Additionally the focus (or maybe the environment) ought to be associated with a set of input channels representing events that should attract the AI’s attention – ie, things the AI becomes aware of because they happen, rather than because it’s specifically paying attention to them. In a Unix system, the logfiles constantly going by and the files in the /tmp directory getting written/read/erased would most likely be something like the sound of the wind to us. Unusual events in that stream would capture the AI’s attention the way unusual noises in the wind (like a freight train or a thunderclap) gets ours.
And finally, there ought to be a full set of tools that can be used via the foci to do things the foci by themselves can’t. Very much in the same way we use tools with our hands. Those tools would be programs, possibly the same programs that humans use to accomplish work on the systems. So, if there’s a file that isn’t in a format the AI understands, it could use a format converter to make a file that it does understand. The level of intelligence required to use general tools effectively is probably out of reach this decade, but in principle the AI ought to be able to use anything that a human can use, with a virtual terminal “seen” via the same convolutional subsystem that’s engaged when it reads graphic and/or video files (or if it’s a text-mode terminal like a bash shell, the same sense that’s engaged when it reads/writes text).

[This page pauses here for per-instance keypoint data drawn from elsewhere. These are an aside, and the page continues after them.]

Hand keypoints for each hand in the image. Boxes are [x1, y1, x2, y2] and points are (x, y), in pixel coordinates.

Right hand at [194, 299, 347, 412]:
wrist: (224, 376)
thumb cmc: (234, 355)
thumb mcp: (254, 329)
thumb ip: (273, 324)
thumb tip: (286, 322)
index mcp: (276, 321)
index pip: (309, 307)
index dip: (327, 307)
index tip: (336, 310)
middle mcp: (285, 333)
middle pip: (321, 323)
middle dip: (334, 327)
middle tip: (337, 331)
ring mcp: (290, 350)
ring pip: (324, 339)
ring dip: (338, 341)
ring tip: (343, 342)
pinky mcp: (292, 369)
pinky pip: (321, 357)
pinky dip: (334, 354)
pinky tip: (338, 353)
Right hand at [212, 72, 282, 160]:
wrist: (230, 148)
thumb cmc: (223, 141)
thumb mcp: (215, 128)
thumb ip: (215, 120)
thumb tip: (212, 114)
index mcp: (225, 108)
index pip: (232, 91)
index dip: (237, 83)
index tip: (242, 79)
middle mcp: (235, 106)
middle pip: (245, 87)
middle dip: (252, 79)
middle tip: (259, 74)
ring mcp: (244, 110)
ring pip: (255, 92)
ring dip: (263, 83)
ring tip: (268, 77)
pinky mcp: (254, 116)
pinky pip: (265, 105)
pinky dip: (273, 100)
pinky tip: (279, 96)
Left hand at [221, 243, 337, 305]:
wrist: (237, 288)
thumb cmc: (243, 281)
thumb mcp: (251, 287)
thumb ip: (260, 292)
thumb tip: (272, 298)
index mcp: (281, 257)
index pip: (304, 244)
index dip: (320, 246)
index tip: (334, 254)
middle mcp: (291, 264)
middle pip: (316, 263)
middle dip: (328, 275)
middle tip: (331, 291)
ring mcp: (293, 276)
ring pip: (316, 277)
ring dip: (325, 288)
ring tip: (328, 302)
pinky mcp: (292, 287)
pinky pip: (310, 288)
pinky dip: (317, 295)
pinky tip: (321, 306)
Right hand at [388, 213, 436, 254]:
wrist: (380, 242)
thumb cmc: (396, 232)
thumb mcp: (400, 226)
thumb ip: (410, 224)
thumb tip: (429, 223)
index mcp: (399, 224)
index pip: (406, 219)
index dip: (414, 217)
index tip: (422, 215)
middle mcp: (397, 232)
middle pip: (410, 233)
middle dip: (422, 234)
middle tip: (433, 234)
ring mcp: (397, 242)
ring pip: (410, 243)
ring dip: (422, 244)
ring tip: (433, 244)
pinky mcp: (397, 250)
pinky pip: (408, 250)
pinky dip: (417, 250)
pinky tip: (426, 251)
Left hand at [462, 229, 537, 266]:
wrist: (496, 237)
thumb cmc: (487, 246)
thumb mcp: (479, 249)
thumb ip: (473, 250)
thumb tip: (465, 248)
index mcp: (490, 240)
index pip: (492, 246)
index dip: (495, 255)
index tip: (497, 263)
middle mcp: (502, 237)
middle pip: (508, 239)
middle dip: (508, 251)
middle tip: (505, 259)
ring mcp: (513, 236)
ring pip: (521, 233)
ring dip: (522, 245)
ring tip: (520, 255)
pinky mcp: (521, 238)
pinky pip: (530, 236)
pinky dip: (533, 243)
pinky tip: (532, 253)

In short — screw simulated environments that are just meaningless mockeries of a physical world. Let an AI experience the world as the world is where the AI really lives.

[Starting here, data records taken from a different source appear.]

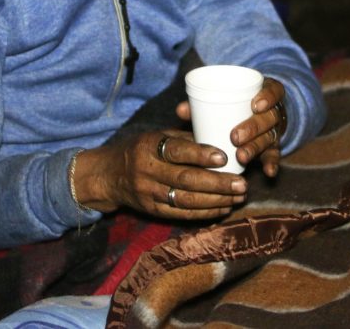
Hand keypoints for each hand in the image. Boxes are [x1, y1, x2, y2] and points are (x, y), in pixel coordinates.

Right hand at [71, 131, 246, 218]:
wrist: (107, 176)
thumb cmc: (140, 149)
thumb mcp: (156, 136)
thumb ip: (184, 138)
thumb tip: (220, 135)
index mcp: (149, 147)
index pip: (176, 151)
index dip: (200, 154)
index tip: (224, 156)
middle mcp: (147, 171)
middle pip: (186, 180)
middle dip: (217, 183)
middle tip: (242, 184)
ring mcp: (148, 194)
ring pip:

Now, as to what needs or desires the AI should have that would compel learning to perceive and understand these things, and learning to use its foci and tools, I know such needs must exist but they’re difficult to enumerate. I know that it has to have a basic need to consume many different kinds of data from many sources, and improve its own ability to predict the future data it consumes. When it looks at those pictures, or those text streams, or whatever, it should be learning to understand (and imitate) what it sees.
That motivates understanding its world, but not to understand and be aware of itself. To become aware of itself, it needs to have appetites that it can fulfill via its actions, needs to be able to anticipate and perceive the results of its own actions, and actions to meet these desires need to be (or are much more effective when) responsive to the particulars of environment and context. Does simply acquiring the data for a great variety of input types and sources qualify? Maybe?